Green Review – Transfer Hydrogenation with PMC and Base Metals (BM)

1. Atom efficiency (by-products, molecular weight)
   Varies from good to poor depending on both the MW and stoichiometry (excess equivalents) used of the donor that is employed. The by-products are water, the oxidized donor, and related by-products (for example – 2-propanol/acetone, hydrazine/N₂, cyclohexene/benzene, formate/CO₂ etc). Occasionally large excesses of donors are used due to either generate excess H₂ to mitigate against loss, or to increase reaction rate.
2. Safety Concerns
   Caution around the use of pyrophoric metal catalysts as per hydrogenation with H₂ gas. In addition, systems often produce H₂ gas leading to a potentially flammable atmosphere above the reaction. There are several safety attributes of specific individual donors and the by-products they generate that warrant consideration, for example, hydrazine, boric acid, and benzene are all potential carcinogens while borohydride will generate hydrogen gas upon quenching. Safety data (SDS) on the individual components of a proposed hydrogen transfer reaction should be inspected prior to carrying out the reaction.
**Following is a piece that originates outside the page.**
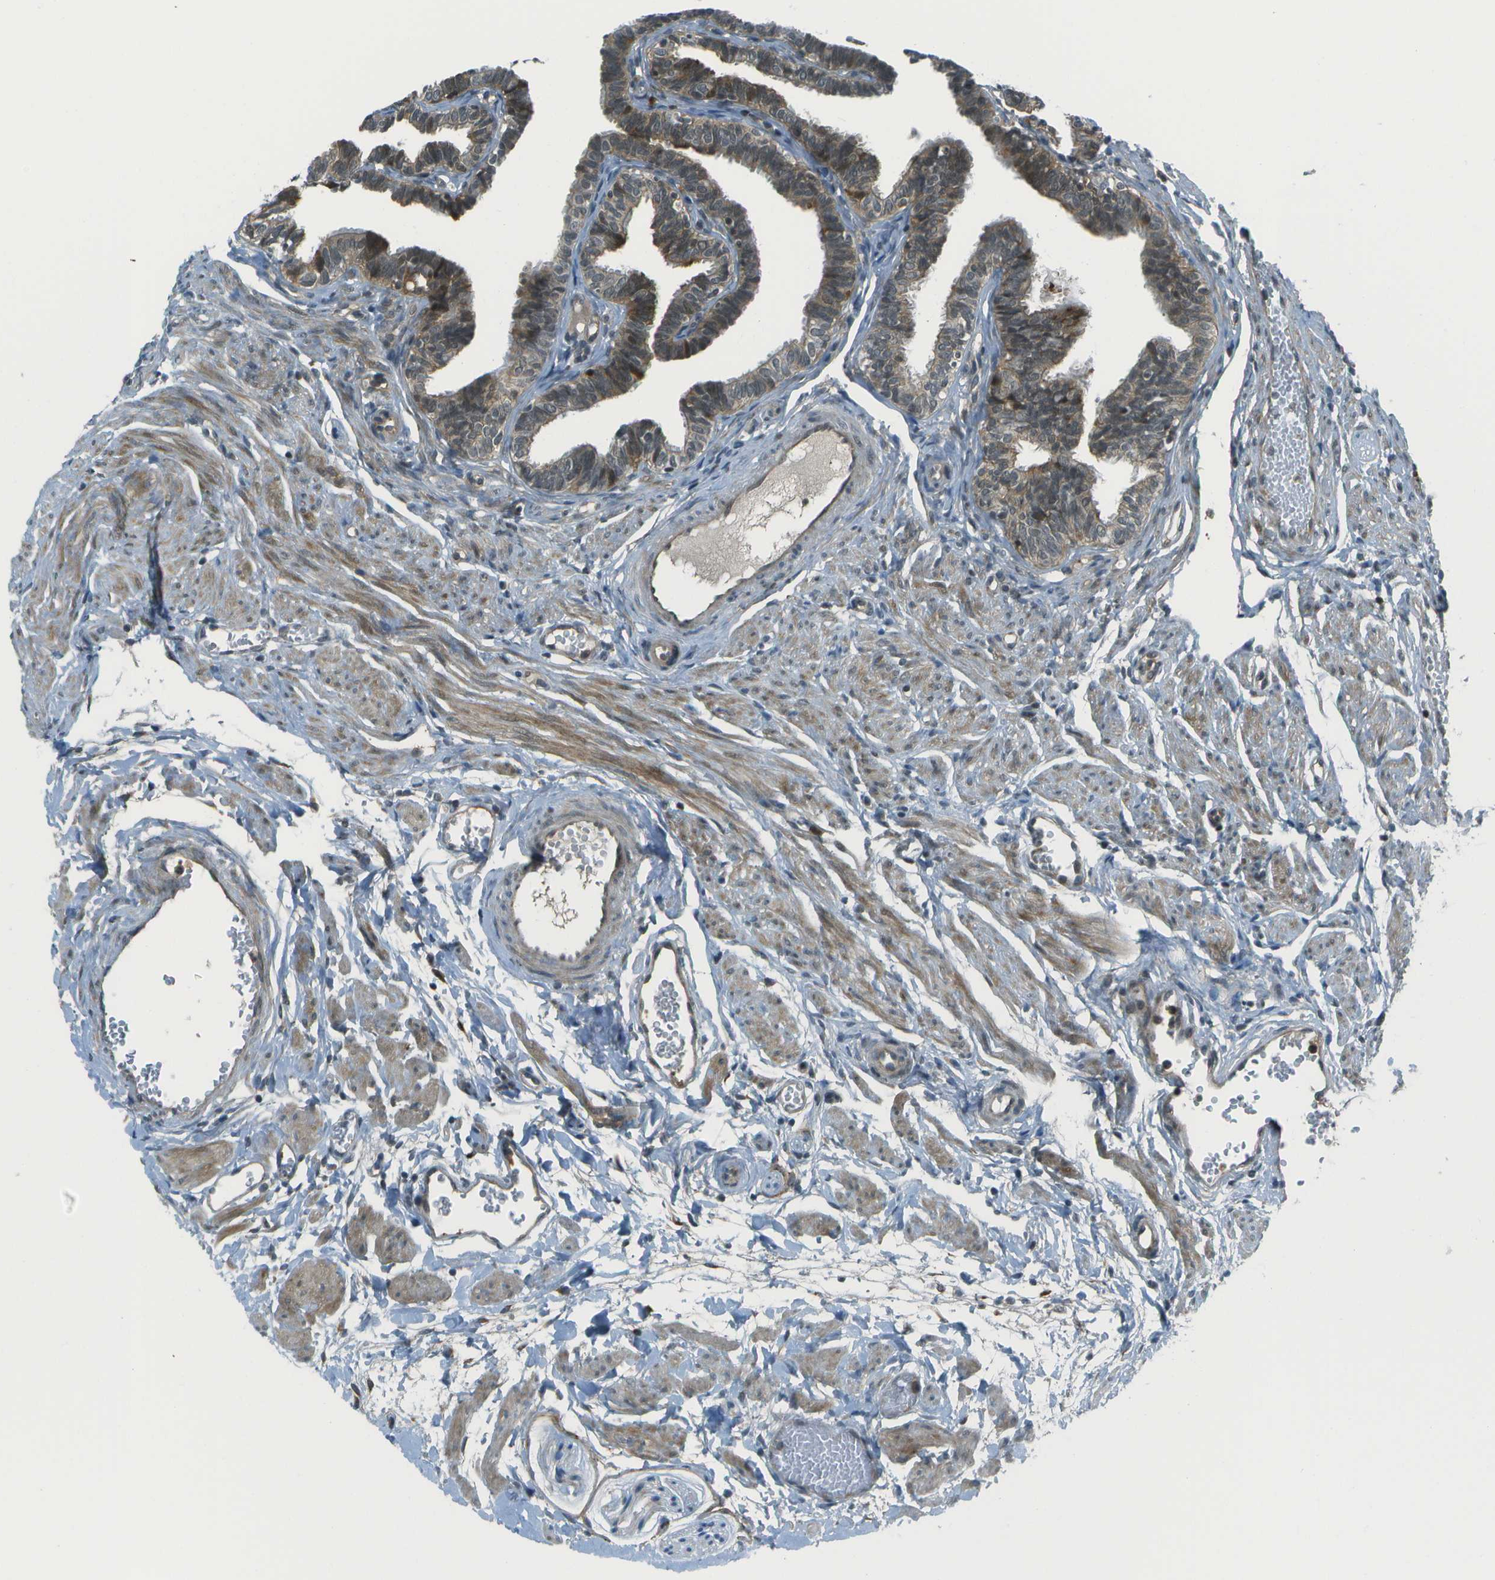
{"staining": {"intensity": "moderate", "quantity": ">75%", "location": "cytoplasmic/membranous"}, "tissue": "fallopian tube", "cell_type": "Glandular cells", "image_type": "normal", "snomed": [{"axis": "morphology", "description": "Normal tissue, NOS"}, {"axis": "topography", "description": "Fallopian tube"}, {"axis": "topography", "description": "Ovary"}], "caption": "Fallopian tube stained for a protein demonstrates moderate cytoplasmic/membranous positivity in glandular cells.", "gene": "TMEM19", "patient": {"sex": "female", "age": 23}}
3. Toxicity and environmental/aquatic impact
   Generally good – ammonia and phosphate may cause issues with discharge into water while higher MW terpenes and siloxanes may bioaccumulate.
4. Cost, availability & sustainable feedstocks
   Most H₂ donor molecules are readily available and cheap. In addition, several H₂ donors can be obtained from sustainable/biorenewable sources (2-propanol, formate, terpenes).
5. Sustainable implications
   All metals have a high LCA impact from mining and refining operations, so use should be catalytic with efficient recovery and recycle. Pd is most used precious metal for hydrogenolysis and this is rated at high risk of depletion. Platinum group elements (Pt, Ru, Pd, Os, and Ir) are flagged as having a high relative supply risk index value (2015 British Geological Survey Risk list – accessed 30th August 2021).